“Pero el pueblo no quiso oír la voz de Samuel, y dijo: No...”
(1 Samuel 8:19)
La escena narrada en 1 Samuel 8 se nos presenta como un «referéndum»: se trata de saber si el pueblo de Israel estaba en contra o a favor del régimen en el cual Dios era el único soberano. El resultado fue decisivo: “y dijo: No”.
La voz del profeta era la voz de Dios mismo: “No te han desechado a ti, sino a mí” (1 Samuel 8:7).
Hoy día, cerrando sus oídos a la Palabra, el hombre rechaza a Aquel que la escribió: “Mirad que no desechéis al que habla” (Hebreos 12:25). Desechar también se traduce por “excusarse” en Lucas 14:18. Es pues encontrar pretextos para alejarse de lo que Dios dice. Dios habla y el hombre encuentra escapatorias. Se dice: «Eso no es para mí, es para otros, cada uno obra distinto, no hay que ser tan terminantes». ¡Cuántas sutilezas somos capaces de inventar, y qué largas explicaciones sabemos dar, de modo que, si las consideráramos honestamente, podrían resumirse en una sola palabra: No!
¿Quien de entre nosotros no ha dicho, más o menos consciente, un «no» a Dios, un «no» a tal o cual mandato de su Palabra, un «no» que detiene nuestra marcha y paraliza nuestro servicio? ¡Qué contraste con la respuesta que dio cierta mujer cananea a una palabra —pese a haber sido áspera— del Señor Jesús: “Sí, Señor...” (Mateo 15:27)!
“Pero vosotros habéis desechado hoy a vuestro Dios, que os guarda de todas vuestras aflicciones y angustias, y habéis dicho: No” (1 Samuel 10:19).
Con dolor el profeta denuncia la ingratitud del pueblo que Dios había salvado de tantos males y angustias. Dijeron no a Dios; este «no» era dictado por el orgullo. Para aceptar al Dios que salva, es necesario no solamente reconocerse incapaz de salvarse a sí mismo; hay que ir todavía más lejos y juzgar la causa de todas nuestras “aflicciones y angustias”, a saber, nuestro alejamiento de ese Dios al cual, solo por nuestra culpa, ahora estamos obligados a pedirle socorro.
Y pensamos en ese Dios Salvador a quien el hombre rechazó. En la cruz, toda la humanidad se encontraba representada, desde el gobernador hasta el miserable ladrón; todas las clases sociales estaban allí, los judíos, los romanos, religiosos, políticos, los soldados y el pueblo, y de común acuerdo todos dijeron no a Jesús.
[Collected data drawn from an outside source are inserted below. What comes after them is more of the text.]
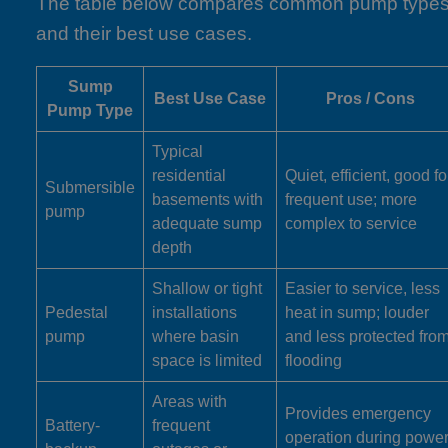
The table below compares common pump type
and their best use cases.
Sump
Best Use Case
Pros / Cons
Pump Type
Typical
residential
Quiet, efficient, good fo
Submersible
basements with
frequent use; more
pump
adequate sump
complex to service
depth
Shallow or tight
Easier to service, less
Pedestal
installations
heat in sump; louder
pump
where basin
and less protected fro
space is limited
flooding
Areas with
Provides emergency
Battery-
frequent
operation during powe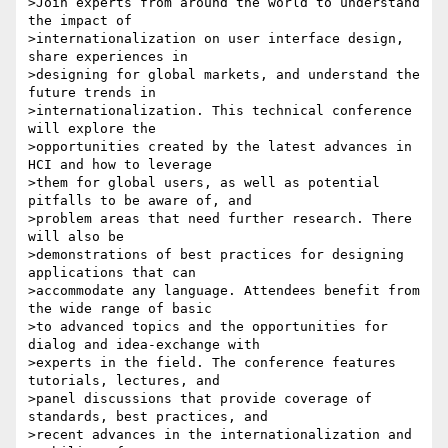
>Join experts from around the world to understand 
the impact of 

>internationalization on user interface design, 
share experiences in 

>designing for global markets, and understand the 
future trends in 

>internationalization. This technical conference 
will explore the 

>opportunities created by the latest advances in 
HCI and how to leverage 

>them for global users, as well as potential 
pitfalls to be aware of, and 

>problem areas that need further research. There 
will also be 

>demonstrations of best practices for designing 
applications that can 

>accommodate any language. Attendees benefit from 
the wide range of basic 

>to advanced topics and the opportunities for 
dialog and idea-exchange with 

>experts in the field. The conference features 
tutorials, lectures, and 

>panel discussions that provide coverage of 
standards, best practices, and 

>recent advances in the internationalization and 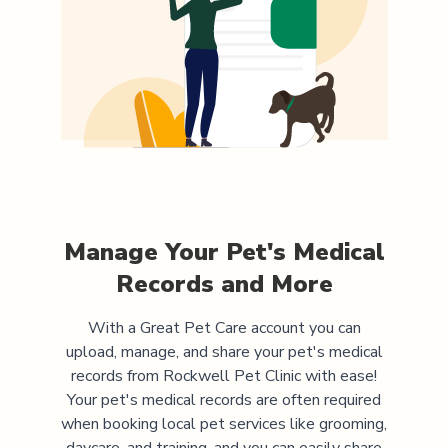
Manage Your Pet's Medical
Records and More
With a Great Pet Care account you can
upload, manage, and share your pet's medical
records from
Rockwell Pet Clinic
with ease!
Your pet's medical records are often required
when booking local pet services like grooming,
daycare, and training, and you can easily share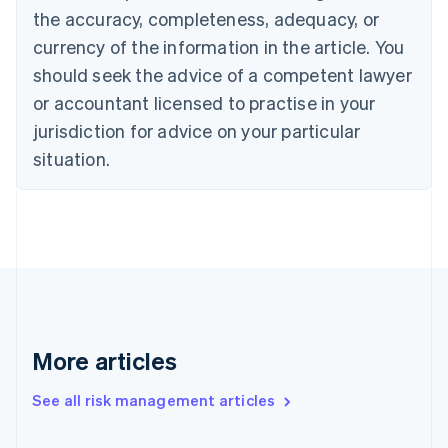
the accuracy, completeness, adequacy, or
English
Italiano
Cyprus
currency of the information in the article. You
English
should seek the advice of a competent lawyer
Czech Republic
English
or accountant licensed to practise in your
Denmark
jurisdiction for advice on your particular
English
Estonia
situation.
English
Finland
English
Svenska
France
Français
English
Germany
Deutsch
English
Gibraltar
English
More articles
Greece
English
See all risk management articles
Hong Kong SAR, China
English
简体中文
Hungary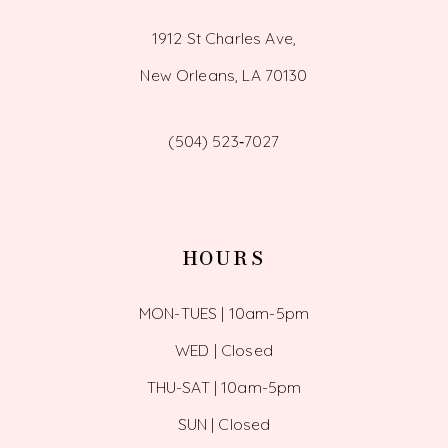
1912 St Charles Ave,
New Orleans, LA 70130
(504) 523‑7027
HOURS
MON-TUES | 10am-5pm
WED | Closed
THU-SAT | 10am-5pm
SUN | Closed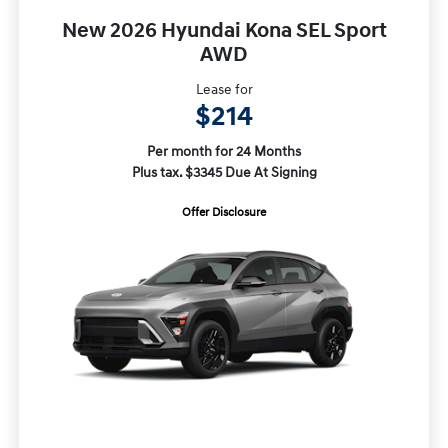
New 2026 Hyundai Kona SEL Sport
AWD
Lease for
$214
Per month for 24 Months
Plus tax. $3345 Due At Signing
Offer Disclosure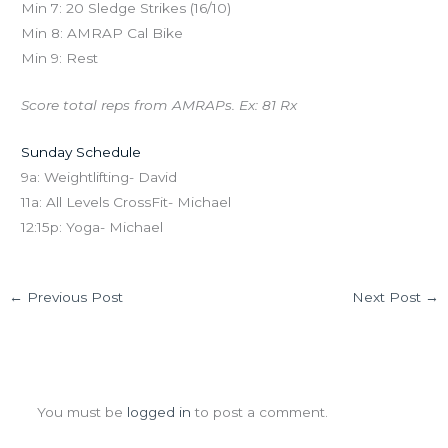
Min 7: 20 Sledge Strikes (16/10)
Min 8: AMRAP Cal Bike
Min 9: Rest
Score total reps from AMRAPs. Ex: 81 Rx
Sunday Schedule
9a: Weightlifting- David
11a: All Levels CrossFit- Michael
12:15p: Yoga- Michael
←
Previous Post
Next Post
→
Leave a Comment
You must be
logged in
to post a comment.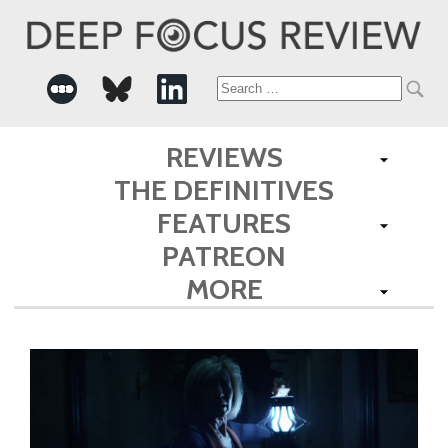
Search
for:
REVIEWS
THE DEFINITIVES
FEATURES
PATREON
MORE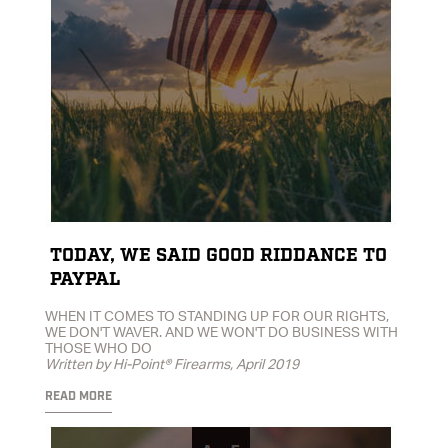
TODAY, WE SAID GOOD RIDDANCE TO
PAYPAL
WHEN IT COMES TO STANDING UP FOR OUR RIGHTS,
WE DON'T WAVER. AND WE WON'T DO BUSINESS WITH
THOSE WHO DO
Written by Hi-Point® Firearms, April 2019
READ MORE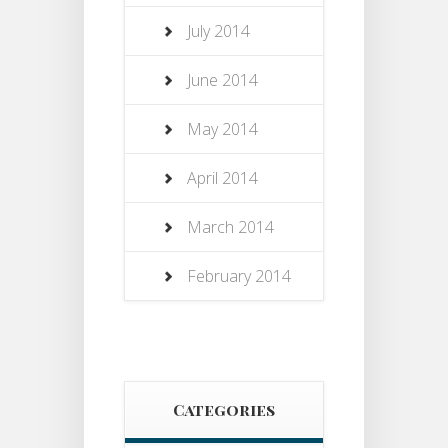
July 2014
June 2014
May 2014
April 2014
March 2014
February 2014
Categories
Todos son responsables de este rechazo.
Pero, a su tiempo, cada individuo es puesto ante una elección personal: Cristo o Satanás. ¿A quién quiere servir? El Señor Jesús le ofrece una salvación gratuita, espera su respuesta. ¿Será ella el no de los israelitas de antaño o el sí de Marta de Betania: “Sí, Señor; yo he creído...” (Juan 11:27)?
“Me dijisteis: No, sino que ha de reinar sobre nosotros un rey; siendo así que Jehová vuestro Dios era vuestro rey” (1 Samuel 12:12).
¿Qué motivos incitaban al pueblo de Israel a pedir un rey? Parecerse a las naciones vecinas, escapar de la vida de fe y de las exigencias de santidad que se imponían al pueblo de Dios. Conformidad al mundo, búsqueda de poder humano, espíritu de independencia, son tendencias que conocemos bien. Aceptamos la salvación que da Jesús, pero sus derechos sobre nosotros no son reconocidos. ¿Jesús como Salvador? Sí, ¿como Señor? No; lo hallamos demasiado exigente. Es cierto que solo el amor por Él puede hacer que sus mandamientos resulten fáciles, por eso la ley comienza con este mandato: “Amarás a Jehová tu Dios” (Deuteronomio 6:5).
Para el cristiano, obedecer deja de ser una penosa molestia si ama a su Señor: “El que me ama, mi palabra guardará”, dijo Jesús a sus discípulos (Juan 14:23).
Dios ha hablado y habla todavía; cada uno debe darle una respuesta. ¿Le dio usted la suya? Para muchos hombres a quienes la gracia invita, esta respuesta es un no despectivo. «No, tu palabra no me interesa. No, yo no me reconozco culpable y sobre todo incapaz de reformarme. No, no te quiero en mi vida». Tal vez usted no se atreve a decirle no de una manera tan brutal, pero, ¿no es lo que manifiesta su actitud con su conducta en la vida cotidiana?